[Saved data entries]

+ + + + + + +

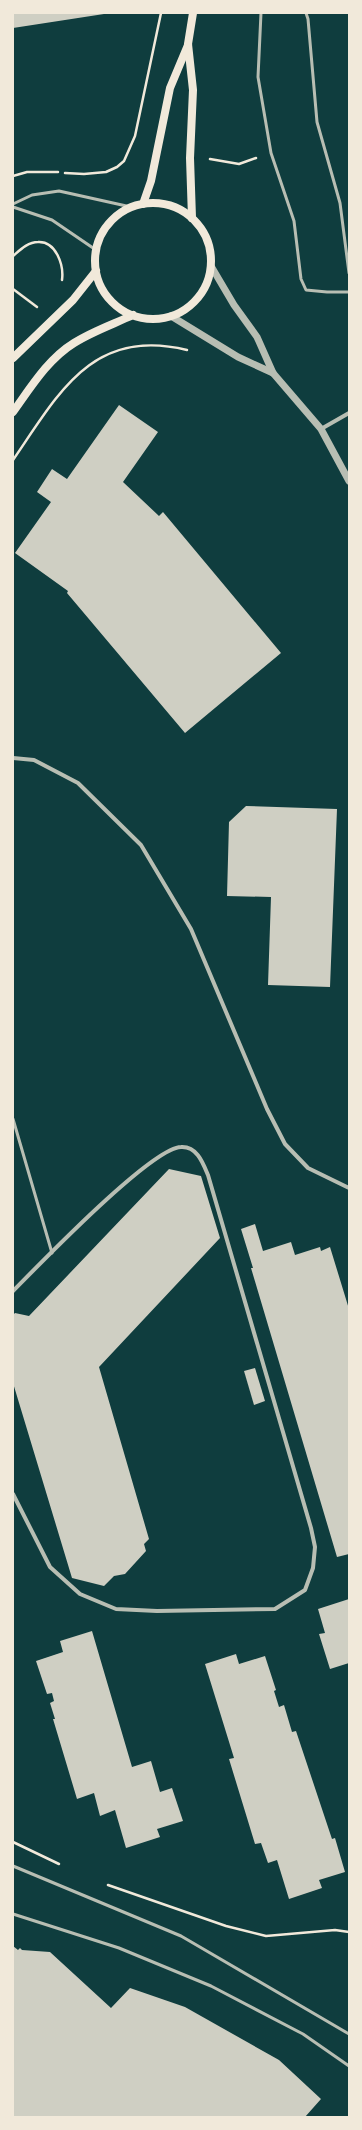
<svg xmlns="http://www.w3.org/2000/svg" width="362" height="2130" font-family="Rubik,sans-serif">
<rect width="100%" height="100%" fill="#0f3d3e"/>
<!-- building -->
<g fill="#cfcfc3">
<path d="M13,13h91v1l-91,14z"/>
<path d="M119,405l39,27 -35,50 36,34 4,-4 118,141 -96,80 -118,-140 1,-2 -53,-38 36,-51 -14,-10 15,-23 15,10z"/>
<path d="M246,806l91,3 -7,178 -62,-2 3,-88 -44,-1 2,-74z"/>
<path d="M169,1169l32,7 19,62 -121,129 50,172 -5,5 2,7 -21,23 -11,2 -10,10 -32,-8 -59,-195v-68l2,-2 14,3z"/>
<path d="M255,1224l8,27 28,-9 4,13 25,-8 1,4 9,-4 19,62v245l-12,3 -86,-289h2l-12,-39z"/>
<path d="M255,1368l10,33 -11,4 -10,-34z"/>
<path d="M349,1599v64l-19,6 -11,-35 6,-1 -7,-24z"/>
<path d="M92,1631l40,136 19,-6 9,31 12,-4 11,33 -26,8 3,8 -34,11 -11,-38 -15,6 -6,-23 -17,6 -24,-80h2l-5,-16 4,-2 -2,-8 -5,1 -11,-33 27,-9 -3,-11z"/>
<path d="M236,1654l3,10 26,-8 11,34 -2,1 5,16 5,-2 8,27 4,-1 36,108 3,-1 10,34 -26,8 3,8 -33,11 -12,-39 -9,3 -7,-20 -6,1 -26,-85 5,-1 -29,-94z"/>
<path d="M13,1946l5,4 2,-2 2,2 28,2 61,56 19,-20 55,19 94,53 42,39 -16,18h-292z"/>
</g>
<g fill="none" stroke-linecap="round" stroke-linejoin="round">
<!-- path -->
<g stroke="#f1e9da" stroke-width="2.5">
<path d="M210,159l29,5 17,-6"/>
<path d="M65,173l19,1 22,-2 11,-5 7,-6 11,-25 26,-123"/>
<path d="M13,176l14,-4h31"/>
<path d="M13,256c7,-6 15,-14 25,-14 18,-1 26,23 24,38"/>
<path d="M13,289l24,18"/>
<path d="M13,460c46,-67 79,-133 174,-110"/>
<path d="M13,1842l46,22"/>
<path d="M108,1885l118,41 40,10 69,-6 14,2"/>
</g>
<!-- service -->
<g stroke="#b8beb3" stroke-width="3">
<path d="M261,13l-3,64 13,76 23,68 7,58 5,11 21,2h22"/>
<path d="M306,13l2,6 9,103 23,81 9,70"/>
<path d="M13,204l19,-9 27,-4 72,16"/>
<path d="M13,207l39,13 44,30"/>
<path d="M13,1119l39,134"/>
<path d="M13,1866l168,70 168,98"/>
<path d="M13,1914l106,34 92,38 92,48 46,32"/>
</g>
<!-- minor -->
<g stroke="#b8beb3" stroke-width="4">
<path d="M321,429l28,-16"/>
<path d="M13,758l21,2 44,23 63,62 50,84 76,180 18,35 23,24 41,20"/>
<path d="M13,1291c26,-26 138,-143 168,-144 16,-1 22,16 27,28l103,353 4,19 -2,21 -8,22 -30,19 -118,2 -41,-2 -36,-15 -30,-27 -37,-73"/>
</g>
<!-- tertiary -->
<g stroke="#b8beb3" stroke-width="7">
<path d="M211,266l23,39 23,32 16,36 48,56 28,52"/>
<path d="M171,316l67,41 35,16"/>
</g>
<!-- secondary -->
<g stroke="#f1e9da" stroke-width="8">
<circle cx="153" cy="261" r="58"/>
<path d="M143,204l8,-23 19,-93 18,-43"/>
<path d="M192,218l-2,-60 3,-68 -5,-46 5,-31"/>
<path d="M13,358l60,-58 23,-29"/>
<path d="M13,412c18,-25 35,-53 61,-69 19,-12 40,-19 59,-28"/>
</g>
</g>
<!-- border -->
<rect width="362" height="2130" fill="none" stroke="#f1e9da" stroke-width="28"/>
</svg>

+ + + + + + +

The data above should be returned in full, exactly as written, apart from its images.

<svg xmlns="http://www.w3.org/2000/svg" width="362" height="2130" font-family="Rubik,sans-serif">
<rect width="100%" height="100%" fill="#0f3d3e"/>
<!-- building -->
<g fill="#cfcfc3">
<path d="M13,13h91v1l-91,14z"/>
<path d="M119,405l39,27 -35,50 36,34 4,-4 118,141 -96,80 -118,-140 1,-2 -53,-38 36,-51 -14,-10 15,-23 15,10z"/>
<path d="M246,806l91,3 -7,178 -62,-2 3,-88 -44,-1 2,-74z"/>
<path d="M169,1169l32,7 19,62 -121,129 50,172 -5,5 2,7 -21,23 -11,2 -10,10 -32,-8 -59,-195v-68l2,-2 14,3z"/>
<path d="M255,1224l8,27 28,-9 4,13 25,-8 1,4 9,-4 19,62v245l-12,3 -86,-289h2l-12,-39z"/>
<path d="M255,1368l10,33 -11,4 -10,-34z"/>
<path d="M349,1599v64l-19,6 -11,-35 6,-1 -7,-24z"/>
<path d="M92,1631l40,136 19,-6 9,31 12,-4 11,33 -26,8 3,8 -34,11 -11,-38 -15,6 -6,-23 -17,6 -24,-80h2l-5,-16 4,-2 -2,-8 -5,1 -11,-33 27,-9 -3,-11z"/>
<path d="M236,1654l3,10 26,-8 11,34 -2,1 5,16 5,-2 8,27 4,-1 36,108 3,-1 10,34 -26,8 3,8 -33,11 -12,-39 -9,3 -7,-20 -6,1 -26,-85 5,-1 -29,-94z"/>
<path d="M13,1946l5,4 2,-2 2,2 28,2 61,56 19,-20 55,19 94,53 42,39 -16,18h-292z"/>
</g>
<g fill="none" stroke-linecap="round" stroke-linejoin="round">
<!-- path -->
<g stroke="#f1e9da" stroke-width="2.5">
<path d="M210,159l29,5 17,-6"/>
<path d="M65,173l19,1 22,-2 11,-5 7,-6 11,-25 26,-123"/>
<path d="M13,176l14,-4h31"/>
<path d="M13,256c7,-6 15,-14 25,-14 18,-1 26,23 24,38"/>
<path d="M13,289l24,18"/>
<path d="M13,460c46,-67 79,-133 174,-110"/>
<path d="M13,1842l46,22"/>
<path d="M108,1885l118,41 40,10 69,-6 14,2"/>
</g>
<!-- service -->
<g stroke="#b8beb3" stroke-width="3">
<path d="M261,13l-3,64 13,76 23,68 7,58 5,11 21,2h22"/>
<path d="M306,13l2,6 9,103 23,81 9,70"/>
<path d="M13,204l19,-9 27,-4 72,16"/>
<path d="M13,207l39,13 44,30"/>
<path d="M13,1119l39,134"/>
<path d="M13,1866l168,70 168,98"/>
<path d="M13,1914l106,34 92,38 92,48 46,32"/>
</g>
<!-- minor -->
<g stroke="#b8beb3" stroke-width="4">
<path d="M321,429l28,-16"/>
<path d="M13,758l21,2 44,23 63,62 50,84 76,180 18,35 23,24 41,20"/>
<path d="M13,1291c26,-26 138,-143 168,-144 16,-1 22,16 27,28l103,353 4,19 -2,21 -8,22 -30,19 -118,2 -41,-2 -36,-15 -30,-27 -37,-73"/>
</g>
<!-- tertiary -->
<g stroke="#b8beb3" stroke-width="7">
<path d="M211,266l23,39 23,32 16,36 48,56 28,52"/>
<path d="M171,316l67,41 35,16"/>
</g>
<!-- secondary -->
<g stroke="#f1e9da" stroke-width="8">
<circle cx="153" cy="261" r="58"/>
<path d="M143,204l8,-23 19,-93 18,-43"/>
<path d="M192,218l-2,-60 3,-68 -5,-46 5,-31"/>
<path d="M13,358l60,-58 23,-29"/>
<path d="M13,412c18,-25 35,-53 61,-69 19,-12 40,-19 59,-28"/>
</g>
</g>
<!-- border -->
<rect width="362" height="2130" fill="none" stroke="#f1e9da" stroke-width="28"/>
</svg>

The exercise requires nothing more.